Spectra

The changes of the synthetic spectra with gravity are illustrated in Fig. 9. The differences are larger for the cooler model in the sense that at lower $\hbox{$\,T_{\rm eff}$}$, higher gravity model atmospheres emit more optical flux than lower gravity models. This is caused by the enhanced near-IR absorption of water vapor in the models with larger gravity and hence larger gas pressures in the line forming region. For larger effective temperatures the differences diminish and are confined to individual gravity sensitive features in the spectrum.

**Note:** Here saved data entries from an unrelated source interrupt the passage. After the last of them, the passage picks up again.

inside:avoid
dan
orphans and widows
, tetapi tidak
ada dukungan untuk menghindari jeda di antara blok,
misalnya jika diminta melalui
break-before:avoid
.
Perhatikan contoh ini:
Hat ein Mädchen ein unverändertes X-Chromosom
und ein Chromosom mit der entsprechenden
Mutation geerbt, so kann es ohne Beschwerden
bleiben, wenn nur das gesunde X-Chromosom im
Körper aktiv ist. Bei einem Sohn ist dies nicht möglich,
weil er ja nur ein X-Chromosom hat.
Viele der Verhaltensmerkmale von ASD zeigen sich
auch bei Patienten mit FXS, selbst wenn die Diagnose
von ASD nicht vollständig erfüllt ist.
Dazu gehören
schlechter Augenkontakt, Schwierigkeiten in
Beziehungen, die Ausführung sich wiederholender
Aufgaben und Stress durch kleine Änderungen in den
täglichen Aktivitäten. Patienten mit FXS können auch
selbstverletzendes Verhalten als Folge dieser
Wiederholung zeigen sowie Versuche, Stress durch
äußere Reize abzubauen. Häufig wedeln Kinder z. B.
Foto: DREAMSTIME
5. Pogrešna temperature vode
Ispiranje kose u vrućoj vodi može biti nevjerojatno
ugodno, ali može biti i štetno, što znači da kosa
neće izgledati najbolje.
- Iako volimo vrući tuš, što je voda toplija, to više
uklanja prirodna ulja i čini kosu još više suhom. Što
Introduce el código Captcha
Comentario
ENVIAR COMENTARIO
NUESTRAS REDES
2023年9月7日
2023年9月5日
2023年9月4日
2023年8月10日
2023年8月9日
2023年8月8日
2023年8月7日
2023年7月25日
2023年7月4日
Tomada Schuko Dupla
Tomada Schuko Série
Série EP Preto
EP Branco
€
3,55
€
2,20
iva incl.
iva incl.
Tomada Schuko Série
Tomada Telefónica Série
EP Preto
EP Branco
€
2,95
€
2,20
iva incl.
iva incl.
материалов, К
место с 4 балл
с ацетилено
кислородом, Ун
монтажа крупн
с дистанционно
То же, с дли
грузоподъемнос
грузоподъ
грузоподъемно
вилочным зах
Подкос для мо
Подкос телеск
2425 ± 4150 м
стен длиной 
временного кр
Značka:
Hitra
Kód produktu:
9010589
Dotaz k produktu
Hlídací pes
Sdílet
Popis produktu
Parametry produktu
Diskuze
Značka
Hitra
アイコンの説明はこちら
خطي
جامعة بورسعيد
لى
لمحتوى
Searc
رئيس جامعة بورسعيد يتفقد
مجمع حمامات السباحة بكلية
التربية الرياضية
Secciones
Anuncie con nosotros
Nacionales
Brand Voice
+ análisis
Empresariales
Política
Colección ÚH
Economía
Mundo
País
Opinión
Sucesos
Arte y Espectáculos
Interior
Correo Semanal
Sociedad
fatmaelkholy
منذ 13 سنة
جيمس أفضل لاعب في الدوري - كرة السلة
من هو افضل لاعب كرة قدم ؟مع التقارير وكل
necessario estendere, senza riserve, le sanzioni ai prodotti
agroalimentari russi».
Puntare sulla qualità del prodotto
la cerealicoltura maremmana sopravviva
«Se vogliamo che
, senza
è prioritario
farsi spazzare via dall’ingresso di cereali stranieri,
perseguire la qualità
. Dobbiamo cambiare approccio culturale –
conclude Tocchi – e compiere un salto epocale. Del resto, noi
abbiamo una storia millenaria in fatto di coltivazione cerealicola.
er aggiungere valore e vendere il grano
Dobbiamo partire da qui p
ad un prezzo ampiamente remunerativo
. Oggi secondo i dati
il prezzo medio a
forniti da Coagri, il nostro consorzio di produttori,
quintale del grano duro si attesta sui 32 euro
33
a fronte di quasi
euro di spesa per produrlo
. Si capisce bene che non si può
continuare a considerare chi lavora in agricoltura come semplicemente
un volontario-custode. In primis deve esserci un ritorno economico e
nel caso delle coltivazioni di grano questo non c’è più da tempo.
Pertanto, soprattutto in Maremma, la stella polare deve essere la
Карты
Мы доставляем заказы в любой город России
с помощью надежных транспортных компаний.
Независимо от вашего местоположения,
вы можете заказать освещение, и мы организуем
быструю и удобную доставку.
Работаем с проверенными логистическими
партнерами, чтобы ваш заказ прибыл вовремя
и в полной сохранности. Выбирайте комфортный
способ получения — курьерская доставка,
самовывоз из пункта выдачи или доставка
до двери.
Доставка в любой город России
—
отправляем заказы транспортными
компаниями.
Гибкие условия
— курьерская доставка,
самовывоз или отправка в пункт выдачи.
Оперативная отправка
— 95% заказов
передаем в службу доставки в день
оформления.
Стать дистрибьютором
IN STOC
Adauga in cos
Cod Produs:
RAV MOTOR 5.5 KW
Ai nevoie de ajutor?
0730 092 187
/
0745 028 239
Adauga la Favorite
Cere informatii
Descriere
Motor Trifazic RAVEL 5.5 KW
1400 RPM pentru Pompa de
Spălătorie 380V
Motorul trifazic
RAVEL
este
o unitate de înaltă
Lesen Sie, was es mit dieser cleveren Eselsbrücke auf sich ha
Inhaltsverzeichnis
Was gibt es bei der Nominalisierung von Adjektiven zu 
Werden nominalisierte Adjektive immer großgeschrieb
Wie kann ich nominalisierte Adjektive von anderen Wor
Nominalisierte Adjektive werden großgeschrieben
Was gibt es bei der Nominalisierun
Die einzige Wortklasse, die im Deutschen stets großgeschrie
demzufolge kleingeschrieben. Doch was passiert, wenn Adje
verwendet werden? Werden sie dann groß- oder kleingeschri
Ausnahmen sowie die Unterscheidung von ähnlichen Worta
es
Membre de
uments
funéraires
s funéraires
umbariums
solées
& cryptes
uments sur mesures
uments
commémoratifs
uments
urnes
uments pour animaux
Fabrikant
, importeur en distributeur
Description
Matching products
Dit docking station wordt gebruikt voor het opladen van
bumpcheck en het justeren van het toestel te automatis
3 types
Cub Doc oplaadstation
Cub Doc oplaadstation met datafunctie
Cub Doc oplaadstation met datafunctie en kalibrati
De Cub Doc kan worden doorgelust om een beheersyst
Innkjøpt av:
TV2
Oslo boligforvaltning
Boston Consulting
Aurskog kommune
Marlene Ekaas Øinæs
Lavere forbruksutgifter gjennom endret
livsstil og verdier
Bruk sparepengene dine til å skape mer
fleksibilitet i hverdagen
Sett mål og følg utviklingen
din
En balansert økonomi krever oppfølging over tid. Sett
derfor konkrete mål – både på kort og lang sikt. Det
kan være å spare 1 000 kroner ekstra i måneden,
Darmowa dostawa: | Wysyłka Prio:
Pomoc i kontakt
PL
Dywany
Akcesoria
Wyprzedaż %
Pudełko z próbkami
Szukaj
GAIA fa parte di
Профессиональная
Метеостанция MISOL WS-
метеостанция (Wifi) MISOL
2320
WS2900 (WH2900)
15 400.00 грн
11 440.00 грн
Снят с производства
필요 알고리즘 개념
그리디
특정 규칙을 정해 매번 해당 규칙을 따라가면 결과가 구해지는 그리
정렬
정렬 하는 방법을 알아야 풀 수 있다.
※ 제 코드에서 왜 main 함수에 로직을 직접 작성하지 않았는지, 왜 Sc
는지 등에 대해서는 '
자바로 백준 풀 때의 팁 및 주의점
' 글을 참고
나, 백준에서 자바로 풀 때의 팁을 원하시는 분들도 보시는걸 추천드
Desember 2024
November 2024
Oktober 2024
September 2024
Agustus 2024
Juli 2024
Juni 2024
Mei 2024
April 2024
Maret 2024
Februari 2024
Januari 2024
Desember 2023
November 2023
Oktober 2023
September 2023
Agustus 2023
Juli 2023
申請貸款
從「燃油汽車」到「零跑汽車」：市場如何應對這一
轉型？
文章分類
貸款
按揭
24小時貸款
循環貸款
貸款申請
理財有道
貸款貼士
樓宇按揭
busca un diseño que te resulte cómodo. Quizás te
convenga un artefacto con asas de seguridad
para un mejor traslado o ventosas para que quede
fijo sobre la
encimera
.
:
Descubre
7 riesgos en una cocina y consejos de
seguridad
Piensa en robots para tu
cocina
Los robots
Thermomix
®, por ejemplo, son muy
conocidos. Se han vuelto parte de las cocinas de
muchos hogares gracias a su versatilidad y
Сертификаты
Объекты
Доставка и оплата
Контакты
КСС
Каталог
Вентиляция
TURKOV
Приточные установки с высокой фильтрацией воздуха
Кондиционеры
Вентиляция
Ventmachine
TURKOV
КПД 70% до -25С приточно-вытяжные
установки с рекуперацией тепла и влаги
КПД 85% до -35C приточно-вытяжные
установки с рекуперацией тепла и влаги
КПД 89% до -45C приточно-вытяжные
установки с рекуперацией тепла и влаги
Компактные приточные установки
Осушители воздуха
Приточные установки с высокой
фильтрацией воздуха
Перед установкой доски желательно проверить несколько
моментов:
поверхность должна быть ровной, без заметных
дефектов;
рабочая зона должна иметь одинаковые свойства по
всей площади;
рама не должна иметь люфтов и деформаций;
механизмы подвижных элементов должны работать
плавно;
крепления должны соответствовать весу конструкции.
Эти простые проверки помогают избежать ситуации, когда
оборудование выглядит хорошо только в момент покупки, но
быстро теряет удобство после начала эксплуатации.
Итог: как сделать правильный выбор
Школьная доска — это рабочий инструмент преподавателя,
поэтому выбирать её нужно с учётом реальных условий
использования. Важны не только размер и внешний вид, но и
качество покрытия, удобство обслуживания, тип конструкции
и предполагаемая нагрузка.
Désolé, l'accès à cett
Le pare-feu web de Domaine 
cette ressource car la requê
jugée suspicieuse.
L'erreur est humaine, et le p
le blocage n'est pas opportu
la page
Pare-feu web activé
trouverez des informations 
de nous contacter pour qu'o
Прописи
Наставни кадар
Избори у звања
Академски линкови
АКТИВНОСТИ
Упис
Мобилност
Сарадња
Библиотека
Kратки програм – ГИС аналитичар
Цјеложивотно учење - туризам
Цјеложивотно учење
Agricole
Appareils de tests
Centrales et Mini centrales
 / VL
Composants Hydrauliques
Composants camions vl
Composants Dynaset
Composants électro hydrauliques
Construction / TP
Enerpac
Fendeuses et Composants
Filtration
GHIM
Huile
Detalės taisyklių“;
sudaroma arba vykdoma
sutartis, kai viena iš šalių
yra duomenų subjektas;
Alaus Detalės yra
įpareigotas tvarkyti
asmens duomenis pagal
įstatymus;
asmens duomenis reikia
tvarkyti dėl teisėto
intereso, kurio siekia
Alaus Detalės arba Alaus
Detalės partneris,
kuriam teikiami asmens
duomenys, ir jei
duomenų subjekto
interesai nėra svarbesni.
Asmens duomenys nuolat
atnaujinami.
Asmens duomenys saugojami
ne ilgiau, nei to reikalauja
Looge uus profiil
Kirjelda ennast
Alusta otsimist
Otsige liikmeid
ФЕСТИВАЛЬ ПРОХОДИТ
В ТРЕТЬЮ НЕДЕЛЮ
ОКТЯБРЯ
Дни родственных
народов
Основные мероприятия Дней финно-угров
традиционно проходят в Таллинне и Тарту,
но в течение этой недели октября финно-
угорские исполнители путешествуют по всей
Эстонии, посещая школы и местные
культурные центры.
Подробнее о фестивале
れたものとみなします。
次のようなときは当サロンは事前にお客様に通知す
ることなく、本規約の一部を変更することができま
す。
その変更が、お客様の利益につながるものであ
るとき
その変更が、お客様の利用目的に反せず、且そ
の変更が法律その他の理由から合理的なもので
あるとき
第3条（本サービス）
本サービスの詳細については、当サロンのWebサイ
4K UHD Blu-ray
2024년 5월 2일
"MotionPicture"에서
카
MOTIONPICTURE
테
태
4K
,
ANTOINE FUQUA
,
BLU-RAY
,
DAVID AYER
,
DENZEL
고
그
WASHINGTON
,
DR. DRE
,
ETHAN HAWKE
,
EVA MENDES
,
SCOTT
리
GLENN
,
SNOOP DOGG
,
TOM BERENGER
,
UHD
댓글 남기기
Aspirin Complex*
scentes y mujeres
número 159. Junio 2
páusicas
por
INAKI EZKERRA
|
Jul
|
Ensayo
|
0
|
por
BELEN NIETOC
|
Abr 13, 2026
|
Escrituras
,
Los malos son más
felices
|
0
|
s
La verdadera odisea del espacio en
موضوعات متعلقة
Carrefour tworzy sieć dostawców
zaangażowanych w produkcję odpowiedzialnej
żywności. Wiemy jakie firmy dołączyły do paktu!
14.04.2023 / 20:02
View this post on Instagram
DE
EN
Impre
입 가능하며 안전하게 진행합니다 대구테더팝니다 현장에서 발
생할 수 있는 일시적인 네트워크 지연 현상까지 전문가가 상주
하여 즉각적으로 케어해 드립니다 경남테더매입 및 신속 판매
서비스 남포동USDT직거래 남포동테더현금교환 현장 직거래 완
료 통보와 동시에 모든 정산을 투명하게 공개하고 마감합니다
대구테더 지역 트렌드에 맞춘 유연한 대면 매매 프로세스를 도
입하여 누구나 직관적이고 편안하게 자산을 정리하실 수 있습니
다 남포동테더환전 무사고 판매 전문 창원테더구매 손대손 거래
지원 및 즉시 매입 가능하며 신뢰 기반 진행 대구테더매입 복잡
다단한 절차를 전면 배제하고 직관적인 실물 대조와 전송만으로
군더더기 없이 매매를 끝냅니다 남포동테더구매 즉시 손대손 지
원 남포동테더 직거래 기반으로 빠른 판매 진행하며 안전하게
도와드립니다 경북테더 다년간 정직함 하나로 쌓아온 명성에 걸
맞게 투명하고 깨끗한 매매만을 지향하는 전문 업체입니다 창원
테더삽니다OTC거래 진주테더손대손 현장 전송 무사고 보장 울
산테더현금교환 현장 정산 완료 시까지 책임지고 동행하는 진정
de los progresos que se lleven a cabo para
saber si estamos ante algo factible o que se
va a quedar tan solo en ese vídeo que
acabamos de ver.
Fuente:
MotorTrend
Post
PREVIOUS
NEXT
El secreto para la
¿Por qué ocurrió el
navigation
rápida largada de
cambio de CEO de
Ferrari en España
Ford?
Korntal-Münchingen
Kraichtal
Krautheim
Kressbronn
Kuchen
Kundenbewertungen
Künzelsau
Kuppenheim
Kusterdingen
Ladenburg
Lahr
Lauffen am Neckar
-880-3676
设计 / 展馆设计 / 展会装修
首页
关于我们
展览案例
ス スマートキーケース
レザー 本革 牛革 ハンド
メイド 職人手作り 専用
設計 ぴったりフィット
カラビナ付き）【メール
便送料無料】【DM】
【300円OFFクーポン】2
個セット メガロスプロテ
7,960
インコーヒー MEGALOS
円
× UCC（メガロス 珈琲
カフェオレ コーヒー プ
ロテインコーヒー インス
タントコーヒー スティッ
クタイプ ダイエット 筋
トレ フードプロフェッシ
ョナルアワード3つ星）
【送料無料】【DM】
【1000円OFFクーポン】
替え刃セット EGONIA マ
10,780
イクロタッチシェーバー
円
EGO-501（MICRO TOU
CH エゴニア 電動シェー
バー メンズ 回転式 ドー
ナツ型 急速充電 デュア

Changes in the metallicity $[{\rm M/H}]$ result in changes of the synthetic spectra that depend strongly on the effective temperature, as shown in Fig. 10. For high effective temperatures, the changes are small in the $[{\rm M/H}]$ range we have investigated. At lower $\hbox{$\,T_{\rm eff}$}$, however, the changes are dramatic as illustrated in the top panel of Fig. 10. This is due to the increasing importance of molecules at lower temperatures. The concentration of molecules and thus their opacities depend strongly on the metal abundances. Molecules are less important at higher $\hbox{$\,T_{\rm eff}$}$ and thus the spectra are less sensitive to metallicity changes.

The very small sensitivity of the atmospheric structure on the mass of the star is mirrored by only small changes in the resulting low-resolution spectra (Fig. 11). The differences correspond to scaling factors close to unity over a large wavelength range and are thus basically negligible for most purposes. The absolute changes in limited wavelength intervals of the spectra, however, can be equivalent to changes in $\log(g)$, thus the mass of the star needs to be considered as a parameters for applications that use absolute spectra.